- **OPDRACHT 1**: Herhaal uit de aangeleverde tekst woordelijk het gedeelte dat begint bij "Mijn fractie is van mening dat dit" en doorloopt tot en met "dit heeft aangedaan.".
- **OPDRACHT 2**: Welke leeftijd moet het slachtoffer volgens de aangeleverde tekst hebben voordat de voorgestelde verjaringstermijn begint te lopen?

- **AANGELEVERDE TEKST**:
Mijn fractie is van mening dat dit verschijnsel in onze samenleving geheel anders moet worden bezien. Mijn fractie is van mening dat het tegenovergestelde het geval is. Wij vinden dat genitale verminking van vrouwen mensonwaardig en mensonterend is. Een belangrijk deel van het vrouw-zijn wordt erdoor vernietigd. Daarvan uitgaande concluderen wij dat het meisje ruim de tijd nodig heeft om te beseffen wat werkelijk allemaal met haar gebeurd is. Zij is immers in die andere traditie opgevoed. Daarom vinden wij het goed als de voorgestelde verjaringstermijn pas begint te lopen als het slachtoffer achttien jaar is. Dit is ook van belang omdat het slachtoffer vanaf die leeftijd volwassen is, althans volgens de wet. Wij kunnen er dus in beginsel van uitgaan dat zij steeds minder onder invloed van de familie komt te staan, die haar dit heeft aangedaan.

Ik vind het jammer dat de minister niet de gelegenheid heeft aangegrepen om ook iets aan de strafmaat voor dit misdrijf te doen. Want het is een zeer ernstig misdrijf. Mijn fractie is van mening dat er wel iets zwaardere straffen op mogen worden gesteld. Voorts zouden wij graag zien dat indien het een in Nederland geboren meisje betreft, dat door haar ouders het slachtoffer is gemaakt van genitale verminking van vrouwen, haar ouders moeten worden gedenaturaliseerd en ons land moeten worden uitgezet. Ik weet dat de minister op Kamervragen van mijn fractiegenoot mevrouw Agema al eens heeft geantwoord dat het Europese Nationaliteitsverdrag dit op dit moment in de weg staat. Ik vraag de minister toch om eens te heroverwegen of er aan het Europese Nationaliteitsverdrag niet iets veranderd zou moeten worden, om denaturalisatie van ouders die dit hebben uitgehaald mogelijk te maken.

De uitbreiding van de strafbaarstelling van het deelnemen en meewerken aan training voor terrorisme vinden wij een goede zaak, omdat het gaat om personen die in de toekomst geweld tegen ons land kunnen gaan gebruiken en dus een bedreiging vormen van onze vrije samenleving. Evenals een aantal andere Kamerleden vraag ik mij af wanneer er sprake is van training voor terrorisme en wanneer niet. Ik hoop dat de minister hierover nog wat meer verduidelijking kan geven tijdens deze mondelinge behandeling.

- **AANGELEVERDE ITEMS**:

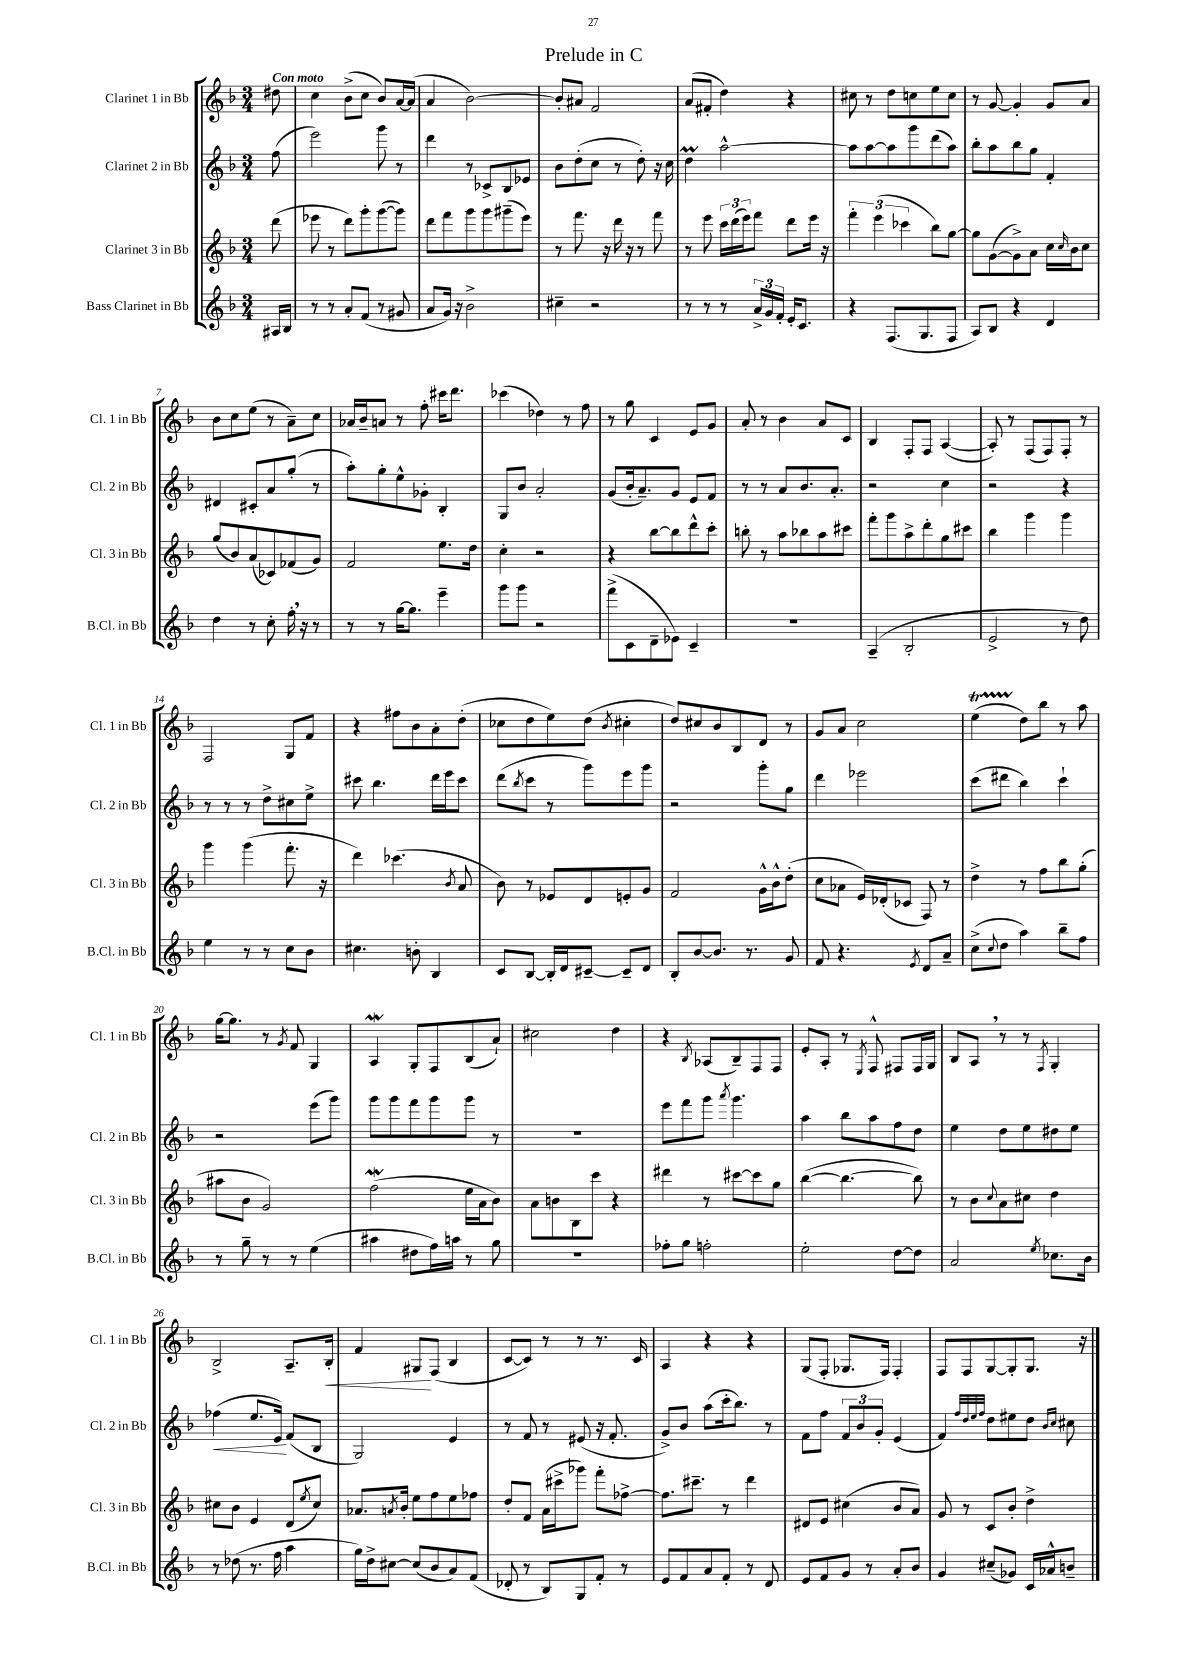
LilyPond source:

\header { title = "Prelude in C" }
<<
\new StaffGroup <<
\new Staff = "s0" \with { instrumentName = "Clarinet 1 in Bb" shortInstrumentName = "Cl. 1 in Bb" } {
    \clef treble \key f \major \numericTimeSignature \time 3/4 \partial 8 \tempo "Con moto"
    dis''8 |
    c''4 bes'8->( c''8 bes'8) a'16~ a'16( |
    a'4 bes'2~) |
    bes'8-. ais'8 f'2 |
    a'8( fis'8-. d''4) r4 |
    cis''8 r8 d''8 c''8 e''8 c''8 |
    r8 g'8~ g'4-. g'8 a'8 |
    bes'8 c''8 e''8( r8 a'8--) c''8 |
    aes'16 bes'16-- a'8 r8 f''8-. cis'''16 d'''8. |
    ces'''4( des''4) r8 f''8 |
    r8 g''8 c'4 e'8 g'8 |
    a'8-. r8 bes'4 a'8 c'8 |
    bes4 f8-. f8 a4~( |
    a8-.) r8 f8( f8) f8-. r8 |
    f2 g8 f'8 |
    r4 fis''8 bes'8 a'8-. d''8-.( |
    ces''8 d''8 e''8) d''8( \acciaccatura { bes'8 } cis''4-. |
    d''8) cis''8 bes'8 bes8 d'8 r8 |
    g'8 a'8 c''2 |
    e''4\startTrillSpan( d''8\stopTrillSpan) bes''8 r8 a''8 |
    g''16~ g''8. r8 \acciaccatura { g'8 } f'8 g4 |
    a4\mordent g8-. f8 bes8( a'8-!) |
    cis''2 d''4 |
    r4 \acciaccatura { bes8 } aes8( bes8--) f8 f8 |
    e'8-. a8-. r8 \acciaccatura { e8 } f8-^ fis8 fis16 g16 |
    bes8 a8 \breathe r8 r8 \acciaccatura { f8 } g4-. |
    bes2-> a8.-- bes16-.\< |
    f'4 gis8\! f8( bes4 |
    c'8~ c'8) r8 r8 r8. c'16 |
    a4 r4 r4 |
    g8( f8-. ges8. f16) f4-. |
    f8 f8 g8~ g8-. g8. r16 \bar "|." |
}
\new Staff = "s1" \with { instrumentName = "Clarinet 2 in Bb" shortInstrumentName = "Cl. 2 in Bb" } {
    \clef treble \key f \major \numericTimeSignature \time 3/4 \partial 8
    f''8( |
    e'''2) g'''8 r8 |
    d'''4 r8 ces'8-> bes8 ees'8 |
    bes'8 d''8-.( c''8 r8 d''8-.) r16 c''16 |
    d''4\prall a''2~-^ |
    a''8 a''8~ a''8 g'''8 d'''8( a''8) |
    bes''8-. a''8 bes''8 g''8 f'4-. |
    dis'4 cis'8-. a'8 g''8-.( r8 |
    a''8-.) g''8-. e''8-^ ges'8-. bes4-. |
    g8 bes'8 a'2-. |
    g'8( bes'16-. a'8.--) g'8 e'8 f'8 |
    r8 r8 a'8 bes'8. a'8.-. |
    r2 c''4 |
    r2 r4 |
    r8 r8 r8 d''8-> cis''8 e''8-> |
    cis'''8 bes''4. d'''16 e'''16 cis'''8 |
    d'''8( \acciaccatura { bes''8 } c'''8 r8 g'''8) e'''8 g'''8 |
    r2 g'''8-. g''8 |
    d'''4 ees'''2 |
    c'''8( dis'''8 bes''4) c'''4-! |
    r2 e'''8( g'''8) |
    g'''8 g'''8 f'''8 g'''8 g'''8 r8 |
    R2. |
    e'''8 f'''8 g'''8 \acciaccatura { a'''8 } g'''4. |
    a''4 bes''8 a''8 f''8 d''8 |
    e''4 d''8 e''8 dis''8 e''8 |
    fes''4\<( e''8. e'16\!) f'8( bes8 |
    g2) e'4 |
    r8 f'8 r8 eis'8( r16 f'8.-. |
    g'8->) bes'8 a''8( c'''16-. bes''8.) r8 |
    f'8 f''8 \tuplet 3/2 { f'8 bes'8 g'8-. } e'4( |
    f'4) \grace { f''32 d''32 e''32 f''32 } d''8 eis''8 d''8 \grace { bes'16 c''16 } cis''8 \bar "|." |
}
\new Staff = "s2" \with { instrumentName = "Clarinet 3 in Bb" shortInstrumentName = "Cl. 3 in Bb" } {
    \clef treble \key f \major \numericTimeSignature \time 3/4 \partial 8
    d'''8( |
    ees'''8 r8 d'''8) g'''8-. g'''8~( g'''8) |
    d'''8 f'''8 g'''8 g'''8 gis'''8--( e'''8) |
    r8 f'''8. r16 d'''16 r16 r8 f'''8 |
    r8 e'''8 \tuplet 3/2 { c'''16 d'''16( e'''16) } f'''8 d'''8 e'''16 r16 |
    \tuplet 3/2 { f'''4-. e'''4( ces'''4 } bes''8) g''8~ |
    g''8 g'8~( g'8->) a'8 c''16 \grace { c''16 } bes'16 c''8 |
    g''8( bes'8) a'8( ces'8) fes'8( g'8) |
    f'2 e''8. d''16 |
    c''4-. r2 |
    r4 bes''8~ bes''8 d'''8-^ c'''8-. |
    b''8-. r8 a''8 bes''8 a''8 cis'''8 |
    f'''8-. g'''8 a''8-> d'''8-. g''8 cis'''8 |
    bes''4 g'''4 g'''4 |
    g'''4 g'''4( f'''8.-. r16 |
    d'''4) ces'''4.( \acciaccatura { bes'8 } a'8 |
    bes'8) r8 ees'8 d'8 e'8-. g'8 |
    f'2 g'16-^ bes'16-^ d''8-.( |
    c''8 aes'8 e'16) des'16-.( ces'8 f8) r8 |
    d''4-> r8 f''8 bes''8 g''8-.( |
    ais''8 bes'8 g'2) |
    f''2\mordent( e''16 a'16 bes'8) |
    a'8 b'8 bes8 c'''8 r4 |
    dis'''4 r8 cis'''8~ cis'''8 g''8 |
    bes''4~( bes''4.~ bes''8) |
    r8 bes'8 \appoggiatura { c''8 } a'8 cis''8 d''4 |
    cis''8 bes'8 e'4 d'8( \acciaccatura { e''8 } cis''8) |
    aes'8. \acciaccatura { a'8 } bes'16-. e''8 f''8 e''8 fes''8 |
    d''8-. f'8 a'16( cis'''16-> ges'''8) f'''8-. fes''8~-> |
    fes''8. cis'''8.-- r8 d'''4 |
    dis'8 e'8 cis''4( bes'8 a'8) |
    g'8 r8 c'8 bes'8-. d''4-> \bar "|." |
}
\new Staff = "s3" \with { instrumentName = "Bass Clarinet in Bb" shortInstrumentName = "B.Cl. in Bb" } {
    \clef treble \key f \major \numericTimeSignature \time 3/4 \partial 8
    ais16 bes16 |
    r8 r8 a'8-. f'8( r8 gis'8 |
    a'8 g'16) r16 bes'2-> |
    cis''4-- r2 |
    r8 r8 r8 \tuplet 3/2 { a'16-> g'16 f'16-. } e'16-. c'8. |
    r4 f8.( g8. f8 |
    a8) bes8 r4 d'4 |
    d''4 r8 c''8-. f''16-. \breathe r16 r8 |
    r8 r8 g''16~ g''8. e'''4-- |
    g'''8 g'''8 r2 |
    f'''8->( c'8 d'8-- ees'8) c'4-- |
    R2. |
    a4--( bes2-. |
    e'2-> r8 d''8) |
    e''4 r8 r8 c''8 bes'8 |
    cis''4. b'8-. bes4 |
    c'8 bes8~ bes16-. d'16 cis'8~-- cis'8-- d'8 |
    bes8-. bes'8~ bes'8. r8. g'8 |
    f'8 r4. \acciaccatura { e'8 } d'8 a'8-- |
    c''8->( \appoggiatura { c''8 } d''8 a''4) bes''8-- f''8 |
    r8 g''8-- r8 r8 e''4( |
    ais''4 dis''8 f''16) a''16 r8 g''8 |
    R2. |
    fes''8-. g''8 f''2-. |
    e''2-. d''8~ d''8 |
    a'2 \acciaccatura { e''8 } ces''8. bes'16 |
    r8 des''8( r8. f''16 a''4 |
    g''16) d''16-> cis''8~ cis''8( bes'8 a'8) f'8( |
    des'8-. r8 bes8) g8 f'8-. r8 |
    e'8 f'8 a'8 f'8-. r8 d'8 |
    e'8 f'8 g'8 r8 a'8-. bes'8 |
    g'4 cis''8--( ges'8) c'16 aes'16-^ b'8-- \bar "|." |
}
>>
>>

- **ANTWOORD 1**:
Mijn fractie is van mening dat dit verschijnsel in onze samenleving geheel anders moet worden bezien. Mijn fractie is van mening dat het tegenovergestelde het geval is. Wij vinden dat genitale verminking van vrouwen mensonwaardig en mensonterend is. Een belangrijk deel van het vrouw-zijn wordt erdoor vernietigd. Daarvan uitgaande concluderen wij dat het meisje ruim de tijd nodig heeft om te beseffen wat werkelijk allemaal met haar gebeurd is. Zij is immers in die andere traditie opgevoed. Daarom vinden wij het goed als de voorgestelde verjaringstermijn pas begint te lopen als het slachtoffer achttien jaar is. Dit is ook van belang omdat het slachtoffer vanaf die leeftijd volwassen is, althans volgens de wet. Wij kunnen er dus in beginsel van uitgaan dat zij steeds minder onder invloed van de familie komt te staan, die haar dit heeft aangedaan.

- **ANTWOORD 2**: Achttien jaar.